Working from a rickety shack dubbed the Termite Terrace, the overworked, underpaid animators responsible for the Golden Age of Warner Brothers cartoons (roughly 1930-–1950) had no intention of creating art. Often openly at odds with their supervisors, their output served as the deranged Goofus to Disney's Gallant. Wild, squirrely, and anarchic as all hell, the protagonists in a WB cartoon seized control of their parallel universe. Where, say, Mickey Mouse would run shrieking from an enemy, Bugs Bunny would immediately launch a counterattack in the form of a well-timed hotfoot. When Disney animation resurfaced on television in the early '90s with the blandly vanilla Duck Tales, the gang at Warner Bros. duly rose to the challenge. True to form, they responded with anvils and dynamite.

Animaniacs, a refinement of the studio's earlier, fitfully amusing Tiny Toons Adventures, serves as the cartoon equivalent of Pop Rocks: fast, funny, and savvy about pop-culture without relying on the audience's recognition of same for easy laughs. As this five-disc set generously illustrates, the show at its best hit unexpected, occasionally surreal, heights suitable for both kiddies and adults. An Apocalypse Now parody where the title characters venture into the depths of the studio lot to stop a maniacal director is inspired enough; that said director is a bald, obese Jerry Lewis in full-on kvetch mode comes awfully close to glorious.

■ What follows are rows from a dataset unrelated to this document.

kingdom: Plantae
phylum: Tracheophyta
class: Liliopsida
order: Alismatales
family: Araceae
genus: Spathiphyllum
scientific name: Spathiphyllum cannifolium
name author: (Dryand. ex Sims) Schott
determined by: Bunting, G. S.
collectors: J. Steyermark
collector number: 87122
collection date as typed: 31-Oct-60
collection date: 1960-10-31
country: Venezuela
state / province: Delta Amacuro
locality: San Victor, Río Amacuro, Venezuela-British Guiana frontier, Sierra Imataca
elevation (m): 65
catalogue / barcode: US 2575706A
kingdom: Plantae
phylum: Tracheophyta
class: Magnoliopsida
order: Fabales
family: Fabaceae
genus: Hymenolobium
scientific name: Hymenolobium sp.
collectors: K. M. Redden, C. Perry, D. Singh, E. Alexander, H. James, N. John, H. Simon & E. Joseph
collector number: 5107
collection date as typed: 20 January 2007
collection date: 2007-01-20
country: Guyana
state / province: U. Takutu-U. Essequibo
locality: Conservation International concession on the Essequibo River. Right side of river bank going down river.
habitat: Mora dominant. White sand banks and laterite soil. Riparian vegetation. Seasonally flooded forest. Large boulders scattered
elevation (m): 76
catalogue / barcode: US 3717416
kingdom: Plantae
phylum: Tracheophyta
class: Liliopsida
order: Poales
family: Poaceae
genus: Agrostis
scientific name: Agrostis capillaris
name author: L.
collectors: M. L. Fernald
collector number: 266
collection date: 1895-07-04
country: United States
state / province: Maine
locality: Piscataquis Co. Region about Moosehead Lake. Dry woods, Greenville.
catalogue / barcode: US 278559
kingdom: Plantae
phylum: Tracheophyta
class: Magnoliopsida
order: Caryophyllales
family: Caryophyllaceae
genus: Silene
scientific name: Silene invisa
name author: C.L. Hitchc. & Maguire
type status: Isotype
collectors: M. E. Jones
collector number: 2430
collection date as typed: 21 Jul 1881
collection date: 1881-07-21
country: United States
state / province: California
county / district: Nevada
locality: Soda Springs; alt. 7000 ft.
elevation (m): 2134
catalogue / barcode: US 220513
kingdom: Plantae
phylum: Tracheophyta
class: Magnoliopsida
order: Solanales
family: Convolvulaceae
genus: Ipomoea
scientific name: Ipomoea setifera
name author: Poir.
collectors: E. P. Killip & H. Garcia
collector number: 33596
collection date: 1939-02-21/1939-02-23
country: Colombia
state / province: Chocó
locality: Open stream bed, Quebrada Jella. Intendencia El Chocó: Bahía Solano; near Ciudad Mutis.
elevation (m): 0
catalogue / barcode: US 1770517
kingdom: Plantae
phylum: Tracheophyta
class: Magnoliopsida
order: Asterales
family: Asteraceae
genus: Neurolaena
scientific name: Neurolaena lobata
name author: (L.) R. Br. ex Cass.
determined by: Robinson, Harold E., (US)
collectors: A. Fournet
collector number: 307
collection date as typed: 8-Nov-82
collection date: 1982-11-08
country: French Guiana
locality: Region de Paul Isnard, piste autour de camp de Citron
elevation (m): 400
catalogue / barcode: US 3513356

As with any multi-skit show, a number of duds can be found. The pigeon mob spoof "Goodfeathers" is pretty much a one-note gag, although the ultimate ambition of the characters to perch on a statue of Scorsese is an admittedly nice touch. "Buttons and Mindy," meanwhile, is a disappointingly standard pet-chase-baby scenario, with its only distinction being a level of violence that occasionally rivaled The Ren & Stimpy Show. As for the Bernadette Peters–voiced musical cat saga "Rita and Runt"—well, even without commercials, this set still offers plenty of moments where a viewer can safely hit the fridge. Still, it's easy to forgive a lot when balanced out against the marvelous "Pinky and the Brain," in which an Orson Welles–inflected genius mouse and his moronic sidekick endlessly plot to take over the world.

Like most cartoons, watching too many of these in a row can bring on an overstimulation headache. Taken in small doses, however, the sheer anarchic blitzkrieg is tough to resist, especially considering the current animation glut of nonsensically dubbed anime robot cartoons. When, within one 30-minute block, a show can permanently engrave all the countries of the world onto one's cerebrum via a catchy samba song (sing along with me, former kids and college stoners: "United States, Canada, Mexico, Panama ...") and then let fly with a joke about fingering The Artist Formerly Known as Prince, something's clearly going right. Somewhere, the former Termite Terrace folks are tipping a 40 in parental approval. And then bashing someone over the head with it.